Arman – Mon chemin est différent. Avec mes « cachets », je me servais d’un objet pour inscrire une trace. C’est une des pistes de mon avancée vers l’objet. L’autre vient de la musique. Eliane, ma première épouse, travaillait avec le GRP, le groupe de recherche musicale. L’appellation « allure objet » vient du vocabulaire employé par le GRP. Sous la direction de Pierre Schaeffer, inventeur de la musique concrète, des étudiants enregistraient des sons. Ils prenaient par exemple un abat-jour en opaline et le faisaient tinter. Ils enregistraient la tonalité et transformaient la vitesse des vibrations. Ils nommaient cette musique des « allures d’objets ». J’ai kidnappé ce mot pour m’en servir. La distorsion de l’impression sonore allait de pair avec la distorsion de l’impression picturale. Quand je déroulais mes objets trempés dans l’encre, j’imprimais leur allure. J’ai utilisé des œufs, une chaussure, des roulements à bille, des bouteilles, des ressorts… Je prenais tout ce qui pouvait laisser une trace un peu intéressante.

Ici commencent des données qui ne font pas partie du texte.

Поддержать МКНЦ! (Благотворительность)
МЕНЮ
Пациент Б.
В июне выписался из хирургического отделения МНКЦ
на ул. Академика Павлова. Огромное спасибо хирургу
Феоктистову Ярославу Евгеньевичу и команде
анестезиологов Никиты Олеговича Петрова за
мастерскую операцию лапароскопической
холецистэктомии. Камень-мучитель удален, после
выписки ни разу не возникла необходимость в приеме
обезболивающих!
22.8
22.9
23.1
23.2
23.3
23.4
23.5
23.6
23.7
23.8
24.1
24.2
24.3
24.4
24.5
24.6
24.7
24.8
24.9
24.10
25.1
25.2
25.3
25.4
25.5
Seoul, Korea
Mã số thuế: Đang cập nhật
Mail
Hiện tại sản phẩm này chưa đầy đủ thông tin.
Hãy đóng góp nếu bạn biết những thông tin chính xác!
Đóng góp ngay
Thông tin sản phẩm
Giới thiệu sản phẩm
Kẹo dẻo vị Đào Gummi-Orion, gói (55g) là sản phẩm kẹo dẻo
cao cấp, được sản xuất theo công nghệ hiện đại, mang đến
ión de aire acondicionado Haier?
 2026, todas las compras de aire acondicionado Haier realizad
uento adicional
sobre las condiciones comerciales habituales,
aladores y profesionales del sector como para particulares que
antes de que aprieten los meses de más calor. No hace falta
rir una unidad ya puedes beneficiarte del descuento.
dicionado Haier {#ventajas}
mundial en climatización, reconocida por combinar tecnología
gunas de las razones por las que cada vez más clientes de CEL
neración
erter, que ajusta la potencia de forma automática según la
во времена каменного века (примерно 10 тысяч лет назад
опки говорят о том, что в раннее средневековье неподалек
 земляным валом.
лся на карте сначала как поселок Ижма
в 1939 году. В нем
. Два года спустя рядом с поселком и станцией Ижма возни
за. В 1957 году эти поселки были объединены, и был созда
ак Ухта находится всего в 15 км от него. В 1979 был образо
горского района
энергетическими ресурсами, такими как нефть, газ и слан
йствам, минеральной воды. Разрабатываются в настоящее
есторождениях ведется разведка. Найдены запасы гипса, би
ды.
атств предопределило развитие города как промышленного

Otto Hahn – Y avait-il une composante de violence comme dans le groupe Gutaï ?
Arman – Les Japonais piétinaient le support, dérapaient dessus à vélo. Il y en a même un qui a sauté du quatrième étage et s’est écrasé sur la toile. Cela touchait à l’hystérie. Ma composante de violence était d’avantage dans la lignée de Van Gogh. Mais la différence entre les peintres du groupe Gutaï et moi, c’est qu’ils en sont restés à la peinture. Moi le geste m’a conduit vers l’objet : ayant brisé une soucoupe sur la toile, j’en ai gardé les morceaux et les ai collés dans l’œuvre. Je suis alors entré dans la logique de l’objet. J’en utilisais de toutes sortes et j’avais des tiroirs pleins de rouages et de lampes de radio. Un jour, en 1959, j’ai considéré qu’un tiroir plein de lampes était une œuvre complète. J’ai fixé un Rhodoïd dessus, j’ai peint les côtés en noir et je l’ai montré tel quel. C’était ma première accumulation.
Otto Hahn – Quand faites vous votre première « poubelle » ?
Arman – En 1959, tout arrive en même temps. Je suis comme un canon bourré de poudre qui ne demande qu’à partir. Mon langage s’organise, les différentes facettes s’articulent. Mais, malgré mes efforts, je ne réussis pas à exposer. Personne ne veut prendre le risque de montrer mes « poubelles ».